Quote the text of the records below word for word, leaving the pictures out of your answer.

+ + + + + + +

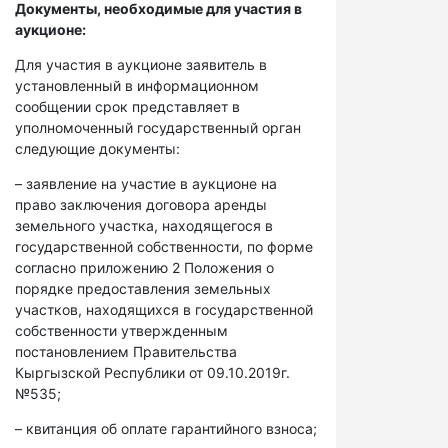
Документы, необходимые для участия в
аукционе:
Для участия в аукционе заявитель в
установленный в информационном
сообщении срок представляет в
уполномоченный государственный орган
следующие документы:
– заявление на участие в аукционе на
право заключения договора аренды
земельного участка, находящегося в
государственной собственности, по форме
согласно приложению 2 Положения о
порядке предоставления земельных
участков, находящихся в государственной
собственности утвержденным
постановлением Правительства
Кыргызской Республики от 09.10.2019г.
№535;
– квитанция об оплате гарантийного взноса;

+ + + + + + +

- _Reply to the task_
Документы, необходимые для участия в
аукционе:
Для участия в аукционе заявитель в
установленный в информационном
сообщении срок представляет в
уполномоченный государственный орган
следующие документы:
– заявление на участие в аукционе на
право заключения договора аренды
земельного участка, находящегося в
государственной собственности, по форме
согласно приложению 2 Положения о
порядке предоставления земельных
участков, находящихся в государственной
собственности утвержденным
постановлением Правительства
Кыргызской Республики от 09.10.2019г.
№535;
– квитанция об оплате гарантийного взноса;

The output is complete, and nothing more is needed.